The pin was an Allied Orders of the Grand Army of the Republic pin.
The Grand Army of the Republic was, of course, the Union Army in the Civil War. My father's ancestors enlisted in the Union Army by the fistfuls, some in the infantry, some in the cavalry. Two of them are buried at Andersonville Prison National Cemetery in Georgia.
So I went to vote yesterday wearing my Allied Orders pin. (Allied Orders is a society of descendents of Civil War veterans.)
My daughter The Heir and I went into the voting booth together, because she was keen to press the Obama button, and I was equally keen to let her do it.
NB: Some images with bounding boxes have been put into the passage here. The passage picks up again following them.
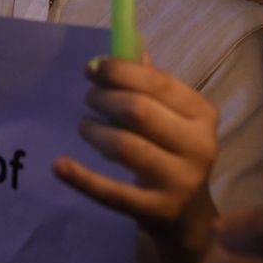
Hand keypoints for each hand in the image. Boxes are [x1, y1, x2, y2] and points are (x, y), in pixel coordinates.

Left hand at [53, 57, 217, 262]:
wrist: (189, 216)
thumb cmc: (173, 151)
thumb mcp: (172, 116)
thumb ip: (150, 83)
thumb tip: (123, 46)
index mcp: (202, 113)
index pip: (158, 82)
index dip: (119, 71)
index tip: (92, 68)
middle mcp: (199, 145)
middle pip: (139, 110)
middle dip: (104, 98)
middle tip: (89, 98)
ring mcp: (180, 180)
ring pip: (124, 146)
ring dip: (94, 131)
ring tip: (84, 126)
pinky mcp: (157, 210)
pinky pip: (112, 192)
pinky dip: (81, 178)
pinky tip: (59, 165)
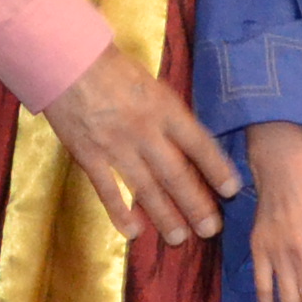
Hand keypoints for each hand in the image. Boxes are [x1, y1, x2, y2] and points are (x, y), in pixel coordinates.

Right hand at [41, 43, 240, 246]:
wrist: (68, 63)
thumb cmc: (114, 70)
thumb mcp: (153, 84)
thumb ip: (170, 114)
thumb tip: (193, 143)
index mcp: (164, 109)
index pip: (199, 144)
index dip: (217, 169)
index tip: (232, 190)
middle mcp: (145, 131)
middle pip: (176, 174)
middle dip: (196, 205)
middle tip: (211, 229)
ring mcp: (116, 146)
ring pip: (146, 188)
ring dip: (164, 216)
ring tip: (179, 238)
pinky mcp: (89, 156)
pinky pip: (108, 190)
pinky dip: (120, 213)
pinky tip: (133, 232)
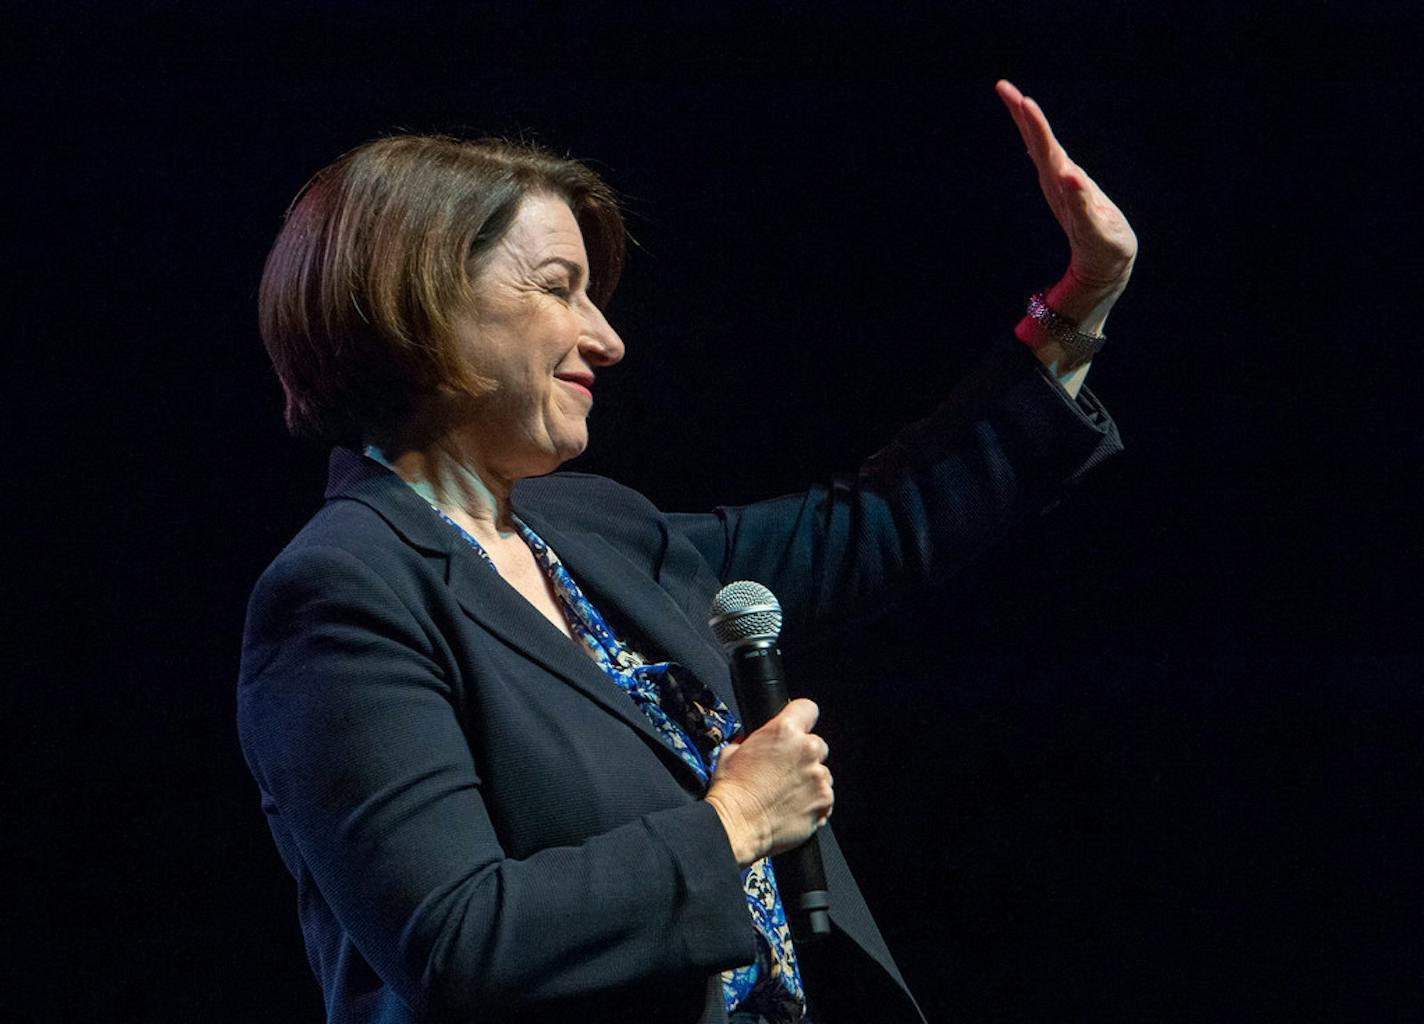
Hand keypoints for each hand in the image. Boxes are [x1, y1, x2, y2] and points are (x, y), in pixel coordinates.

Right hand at [705, 698, 832, 867]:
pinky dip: (814, 802)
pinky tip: (793, 808)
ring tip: (787, 794)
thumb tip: (755, 741)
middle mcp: (806, 750)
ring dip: (810, 780)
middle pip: (817, 744)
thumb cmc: (732, 792)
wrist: (737, 826)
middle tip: (785, 772)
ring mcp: (818, 777)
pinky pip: (826, 797)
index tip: (800, 727)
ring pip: (822, 772)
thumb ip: (752, 740)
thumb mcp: (731, 751)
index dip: (802, 718)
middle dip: (804, 756)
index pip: (807, 708)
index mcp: (783, 731)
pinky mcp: (824, 801)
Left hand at [996, 79, 1137, 326]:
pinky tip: (1033, 132)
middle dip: (1021, 113)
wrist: (1103, 264)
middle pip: (1036, 141)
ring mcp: (1061, 184)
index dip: (1034, 123)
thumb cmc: (1102, 245)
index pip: (1044, 147)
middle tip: (1003, 86)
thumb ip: (1080, 202)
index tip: (1023, 100)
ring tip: (1017, 98)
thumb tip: (1068, 176)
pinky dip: (1042, 141)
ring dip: (1028, 123)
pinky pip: (1052, 158)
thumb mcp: (1094, 226)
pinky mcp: (1070, 189)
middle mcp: (1057, 181)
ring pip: (1041, 147)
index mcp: (1061, 183)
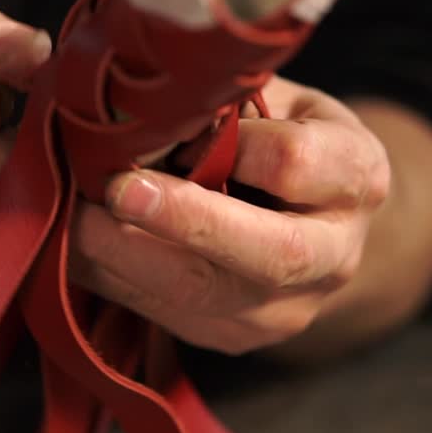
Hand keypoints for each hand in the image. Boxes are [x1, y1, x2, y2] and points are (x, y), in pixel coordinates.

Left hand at [69, 76, 391, 355]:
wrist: (316, 226)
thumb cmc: (288, 138)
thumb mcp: (281, 101)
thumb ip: (230, 99)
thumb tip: (145, 95)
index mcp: (355, 176)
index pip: (296, 164)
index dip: (235, 145)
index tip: (180, 123)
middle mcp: (333, 255)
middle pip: (267, 252)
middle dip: (183, 221)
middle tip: (116, 189)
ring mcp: (284, 310)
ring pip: (203, 295)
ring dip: (127, 255)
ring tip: (76, 216)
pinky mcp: (231, 337)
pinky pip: (163, 313)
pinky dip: (112, 276)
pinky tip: (75, 246)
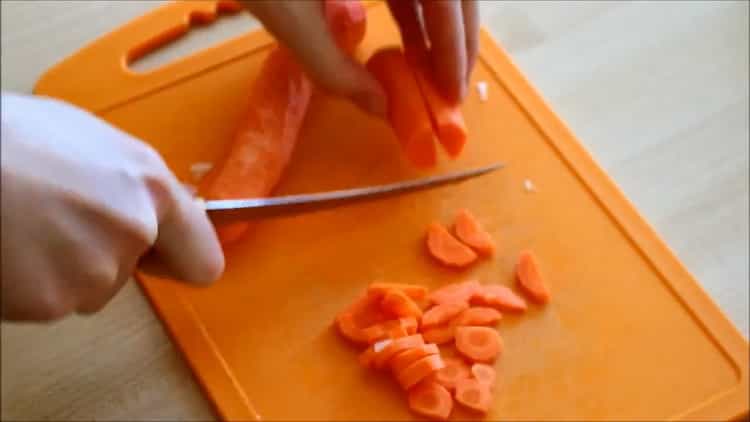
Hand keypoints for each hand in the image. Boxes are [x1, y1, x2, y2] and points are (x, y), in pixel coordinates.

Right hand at [0, 93, 223, 320]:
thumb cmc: (12, 137)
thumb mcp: (93, 141)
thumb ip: (135, 183)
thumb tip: (155, 207)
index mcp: (151, 190)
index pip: (203, 261)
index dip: (180, 260)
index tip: (164, 257)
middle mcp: (133, 235)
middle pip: (131, 271)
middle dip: (104, 254)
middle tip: (60, 220)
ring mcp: (92, 274)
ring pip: (88, 288)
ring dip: (63, 268)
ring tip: (26, 226)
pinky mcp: (48, 303)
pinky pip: (49, 301)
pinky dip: (30, 284)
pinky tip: (10, 248)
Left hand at [242, 0, 478, 113]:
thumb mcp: (290, 18)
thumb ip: (334, 69)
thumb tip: (380, 108)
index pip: (446, 0)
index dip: (455, 47)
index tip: (453, 93)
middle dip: (458, 41)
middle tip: (452, 90)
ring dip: (441, 28)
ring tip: (434, 75)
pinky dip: (418, 11)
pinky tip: (413, 46)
But I also felt in there the presence of my ancestors who did what they could to help runaway slaves during the dark times, and fought as they could to free the slaves when the war came. My father's people voted with me.
Later in the evening, as we were watching the returns, I went into the kitchen to clean up. Lying there on the counter, in plain view, was the little AFL-CIO pin.
The faeries wanted me to reflect not on my own immediate struggles, but on the desperate historic struggles that my ancestors saw and sought to avenge. Let no one say this election was not about race. It is about race. It's about stepping away from the way things were and trying out a new path for how things should be.
Leave it to the faeries to understand that.
7 comments:
A beautiful post and very moving! Thank you! And hey, America, yes you can!!
Wonderful Post! And Yippee!
If only they had hidden Lee Harvey's rifle that day.....
Best Post Ever.
fairies should run for office..
KUBIANDO!!!!!! Long live Barack Obama. I was driving home today admiring the last golden leaves of autumn when this grimy pickup truck pulled out in front of me. SAVE AMERICA! was scrawled on its rear window, along with this:
BUCK OBAMA.
How rude.
I wish I could read your little story to them.... not that it would make any difference to idiots like that....
Good story.
I've been thinking about the GAR too -- I photographed a Tiffany-glass dome in Chicago that is part of a memorial and will post it one of these days.